And so on. A number of participants went away from this session with a list of patches to fix up and send upstream; with luck, the out-of-tree realtime patch set will shrink considerably.

The future

Once the current realtime patch set has been merged, is the job done? In the past, shrinking the patch set has been made harder by the simple fact that the developers continue to come up with new stuff. At the moment, though, it seems that there is not a vast amount of new work on the horizon. There are only a couple of significant additions expected in the near future:

Deadline scheduling. That patch is in a condition that is "not too bad," but the developer has gotten distracted with new things. It looks like the deadline scheduler may be picked up by a new developer and progress will resume.
CPU isolation - the ability to run one or more processors with no clock tick or other overhead. Fredéric Weisbecker continues to work on those patches, but there is a lot to to be done and no pressing need to merge them right away. So this is seen as a long-term project.

Once upon a time, the addition of deterministic response to a general-purpose operating system was seen as an impossible task: the resulting kernel would not work well for anybody. While some people were saying that, though, the realtime preemption developers simply got to work; they have now mostly achieved that goal. The realtime work may never be "done" - just like the Linux kernel as a whole is never done - but this project looks like one that has achieved the bulk of its objectives. Your editor has learned not to make predictions about when everything will be merged; suffice to say that the developers themselves appear to be determined to get the job done before too long. So, while there may always be an out-of-tree realtime patch set, chances are it will shrink considerably in the coming development cycles.

Index entries for this article
Conference	Realtime Linux Workshop/2011

The 2011 realtime minisummit

Posted Oct 24, 2011 10:49 UTC (Mon) by abacus (guest, #49001) [Link] (6 responses)

# # # # #

Transcribe the article on the realtime minisummit above word for word, beginning with "Once the current" and stopping after "progress will resume.".

Supplied information:
# # # # #

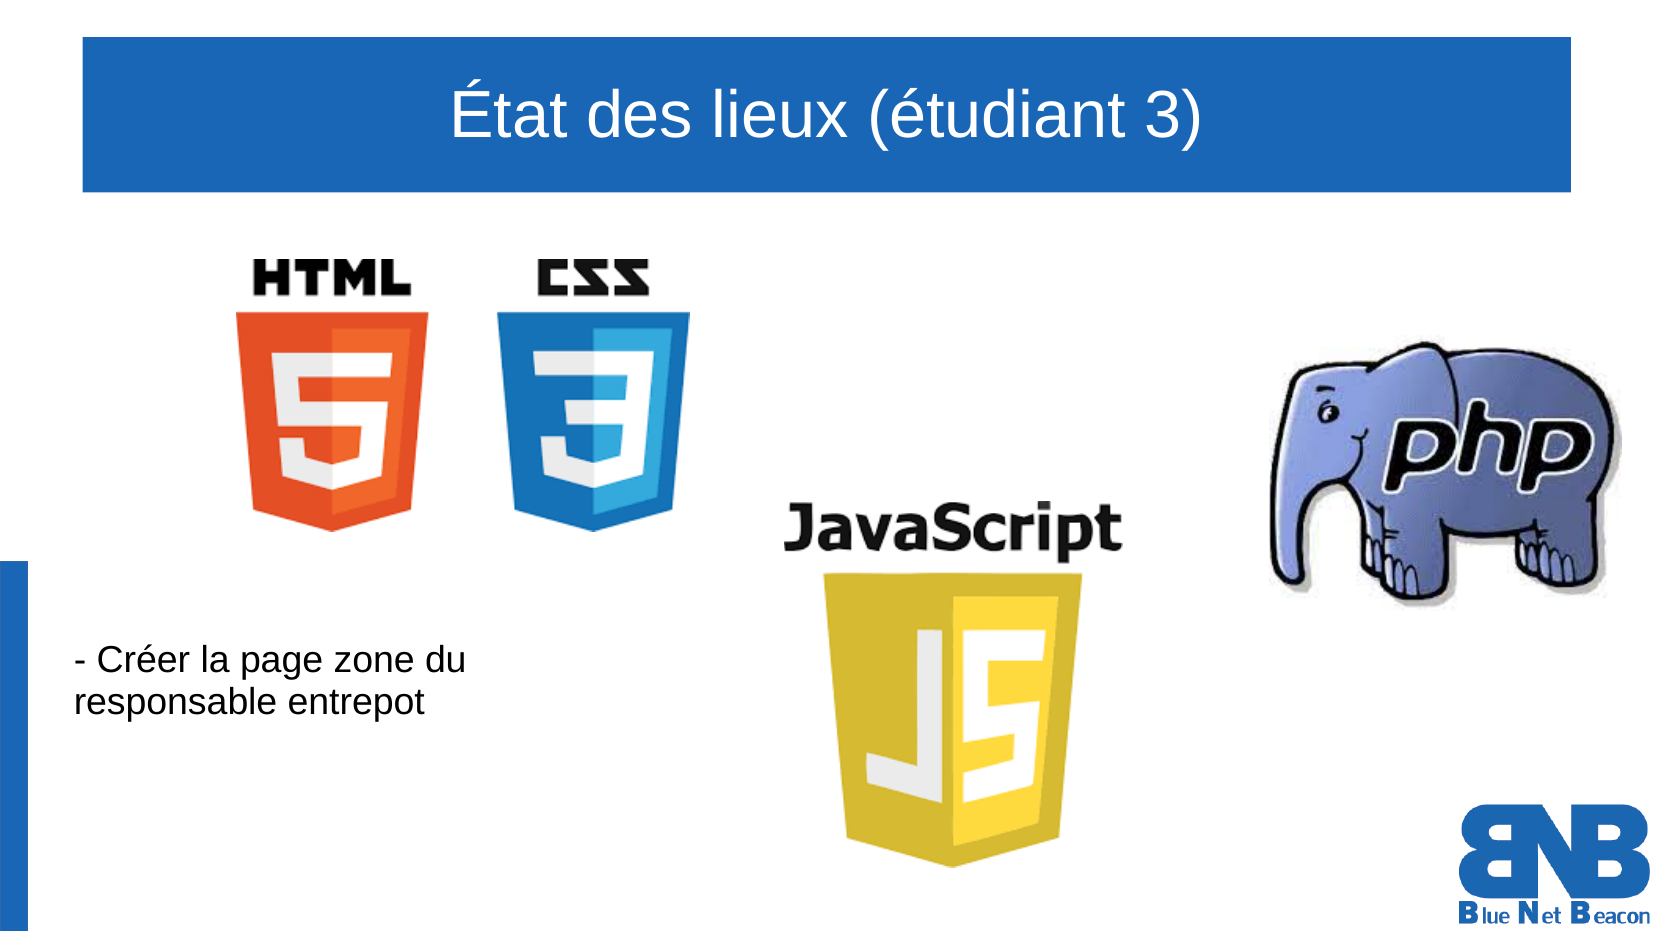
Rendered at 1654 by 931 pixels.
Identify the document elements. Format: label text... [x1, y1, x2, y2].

# # # # #

Full answer:
Once the current realtime patch set has been merged, is the job done? In the past, shrinking the patch set has been made harder by the simple fact that the developers continue to come up with new stuff. At the moment, though, it seems that there is not a vast amount of new work on the horizon. There are only a couple of significant additions expected in the near future:

Deadline scheduling. That patch is in a condition that is "not too bad," but the developer has gotten distracted with new things. It looks like the deadline scheduler may be picked up by a new developer and progress will resume.